Car la technologie employée dans les opérations bibliothéconomiques trouve son pendant dans le souci constant, à tous les échelons, de traiter la NLM comme une entreprise commerciale, afin de mieux la gérer. Les techniques de marketing sont appliquées couramment : évaluation du public, des produits à lui offrir, de la promotion nécessaire pour faire valoir ces produits, et surtout de l'évaluation des résultats et des performances du personnel, afin de connaître les besoins réels de la NLM : statistiques, audits, rapports sur le temps passé et la qualité du travail permettent d'assurer au mieux une masse de tâches qui va toujours en se développant. Les deux techniques, informatique et marketing, se rejoignent d'ailleurs parfaitement, pour gérer les statistiques d'évaluation des produits (catalogues, bibliographies, formation de bibliothécaires, etc.).

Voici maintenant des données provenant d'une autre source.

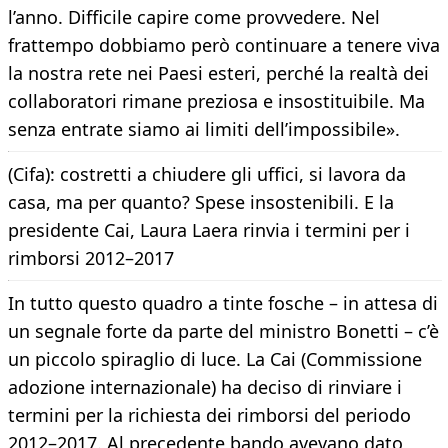
l’anno. Difficile capire come provvedere. Nel
frattempo dobbiamo però continuare a tenere viva
la nostra rete nei Paesi esteri, perché la realtà dei
collaboratori rimane preziosa e insostituibile. Ma
senza entrate siamo ai limiti dell’impossibile».
(Cifa): costretti a chiudere gli uffici, si lavora da
casa, ma per quanto? Spese insostenibili. E la
presidente Cai, Laura Laera rinvia i termini per i
rimborsi 2012–2017
In tutto questo quadro a tinte fosche – in attesa di
un segnale forte da parte del ministro Bonetti – c’è
un piccolo spiraglio di luce. La Cai (Commissione
adozione internazionale) ha deciso di rinviare i
termini per la richiesta dei rimborsi del periodo
2012–2017. Al precedente bando avevano dato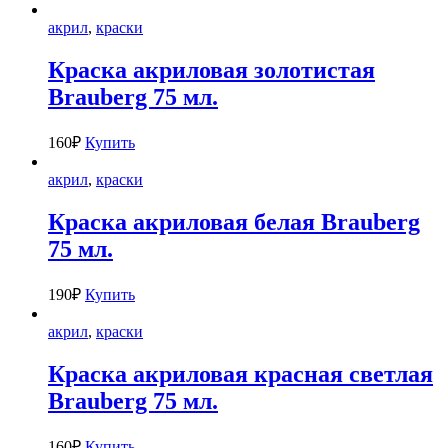
акрил
,
краски
Краска акриловая золотистая
Brauberg 75 мл.
160
₽
Купить
акрил
,
краски
Краска акриловая белая Brauberg
75 мл.
190
₽
Купить
акрил
,
краски
Краска акриловая красная светлая
Brauberg 75 мл.
160
₽
Купить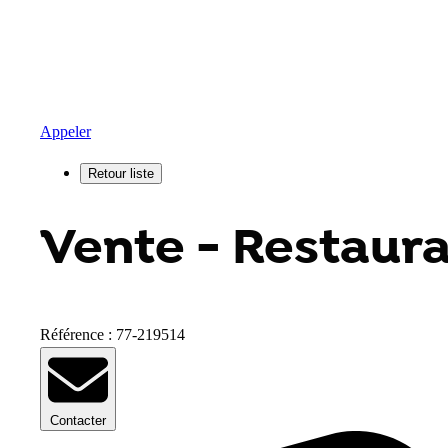
Appeler
Vente - Restauran
Référence : 77-219514
Contacter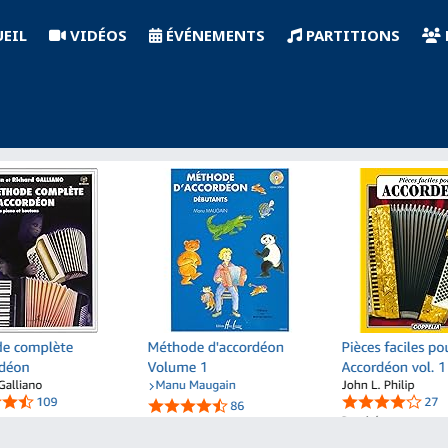
EIL
VIDÉOS
ÉVÉNEMENTS
PARTITIONS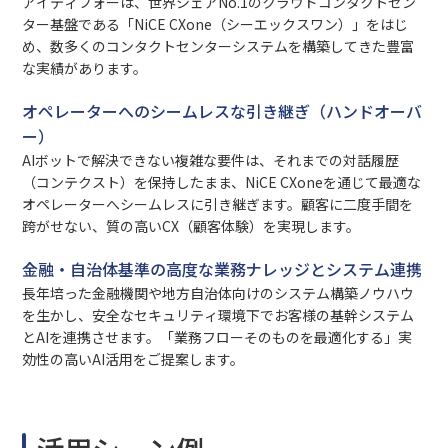
アイティフォーは、世界シェアNo.1のクラウドコンタクトセン
ター基盤である「NiCE CXone（シーエックスワン）」をはじ
め、数多くのコンタクトセンターシステムを構築してきた豊富
な実績があります。
オペレーターへのシームレスな引き継ぎ（ハンドオーバ
ー）
AIボットで解決できない複雑な要件は、それまでの対話履歴
（コンテクスト）を保持したまま、NiCE CXoneを通じて最適な
オペレーターへシームレスに引き継ぎます。顧客に二度手間を
跨がせない、質の高いCX（顧客体験）を実現します。
金融・自治体基準の高度な業務ナレッジとシステム連携
長年培った金融機関や地方自治体向けのシステム構築ノウハウ
を生かし、安全なセキュリティ環境下でお客様の基幹システム
とAIを連携させます。「業務フローそのものを最適化する」実
効性の高いAI活用をご提案します。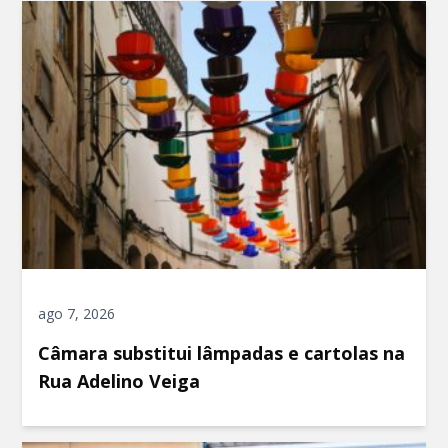
ago 7, 2026
Câmara substitui lâmpadas e cartolas na
Rua Adelino Veiga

S'il paraît peu vraisemblable de pouvoir gérer de la sorte les bibliothèques françaises (encore que cela soit pourtant la clef de bien des opérations de grande envergure), on pourrait déjà utiliser quelques-unes de ces techniques. Certaines sont difficiles à appliquer et relèvent d'un souci de rentabilité peu compatible avec l'idée qu'on se fait en France du « service public ». Mais une véritable étude de marché, adaptée à chaque établissement, des facteurs liés à l'environnement et à la situation administrative : (« clients »/« organismes rivaux »), en concordance avec le « macro-environnement » (grandes lignes et tendances politiques ou économiques), permettrait à tous de connaître les buts à atteindre, de les définir par rapport à chaque niveau de « client » (lecteur ou bibliothèque participant à un même réseau). Les études de « marketing différentiel » privé et commercial sont autant d'aides pour définir selon le type de clientèle ce que les Américains nomment les 4 « P » : Product, Place of distribution, Promotion, Price.

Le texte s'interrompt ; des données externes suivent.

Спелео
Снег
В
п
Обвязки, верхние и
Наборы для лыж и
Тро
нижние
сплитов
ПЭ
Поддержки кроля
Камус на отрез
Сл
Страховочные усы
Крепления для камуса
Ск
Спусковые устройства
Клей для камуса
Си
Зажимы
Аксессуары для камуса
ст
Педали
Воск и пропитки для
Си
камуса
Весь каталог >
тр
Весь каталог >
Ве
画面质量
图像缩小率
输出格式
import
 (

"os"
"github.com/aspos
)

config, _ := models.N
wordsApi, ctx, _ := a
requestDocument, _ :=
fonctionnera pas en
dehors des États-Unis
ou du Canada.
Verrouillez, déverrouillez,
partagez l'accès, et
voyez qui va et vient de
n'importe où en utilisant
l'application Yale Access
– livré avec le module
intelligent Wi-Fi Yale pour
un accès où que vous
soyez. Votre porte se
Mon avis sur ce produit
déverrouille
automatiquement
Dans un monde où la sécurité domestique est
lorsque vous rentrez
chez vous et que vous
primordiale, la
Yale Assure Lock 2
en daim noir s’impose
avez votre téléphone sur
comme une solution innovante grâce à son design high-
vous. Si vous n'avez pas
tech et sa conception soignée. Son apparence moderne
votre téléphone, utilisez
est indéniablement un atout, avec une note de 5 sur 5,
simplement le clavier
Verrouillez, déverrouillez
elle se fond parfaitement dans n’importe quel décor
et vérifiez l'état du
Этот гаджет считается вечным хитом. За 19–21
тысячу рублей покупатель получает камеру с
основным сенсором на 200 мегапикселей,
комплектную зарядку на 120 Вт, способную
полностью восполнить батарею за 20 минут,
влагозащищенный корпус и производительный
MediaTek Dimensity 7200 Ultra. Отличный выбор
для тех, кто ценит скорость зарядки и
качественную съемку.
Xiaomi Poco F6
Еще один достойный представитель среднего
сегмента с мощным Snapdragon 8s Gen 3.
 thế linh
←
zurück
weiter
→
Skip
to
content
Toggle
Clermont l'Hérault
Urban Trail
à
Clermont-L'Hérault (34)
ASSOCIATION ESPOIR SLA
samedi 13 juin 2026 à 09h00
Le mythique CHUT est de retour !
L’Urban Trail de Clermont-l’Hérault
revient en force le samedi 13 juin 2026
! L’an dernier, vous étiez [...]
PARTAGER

Un des points les plus essentiels, et qui marque bien l'étape nécessaire à la construction d'un système de bibliothèques réellement efficace, est l'utilisation de l'idée de l' « integrated marketing » : chaque section de l'institution en question doit refléter l'attitude générale de la bibliothèque et influence en retour l'efficacité du marketing. Il faut savoir passer de la simple idée que : - une bibliothèque doit avoir les moyens de satisfaire les besoins de l'utilisateur sur un sujet précis, à l'idée, beaucoup plus complexe, que : - il faut, de plus, s'assurer que l'utilisateur ne passera pas à côté de ces possibilités, et que toutes les ressources disponibles lui seront offertes, et ce dans les meilleurs délais.

Cette étape, qui permet de faire, non plus du simple travail courant de bibliothèque, mais un véritable travail de recherche sur les ressources et disponibilités dans les autres institutions, est celle qui passe par l'établissement de réseaux et de systèmes de coopération entre bibliothèques.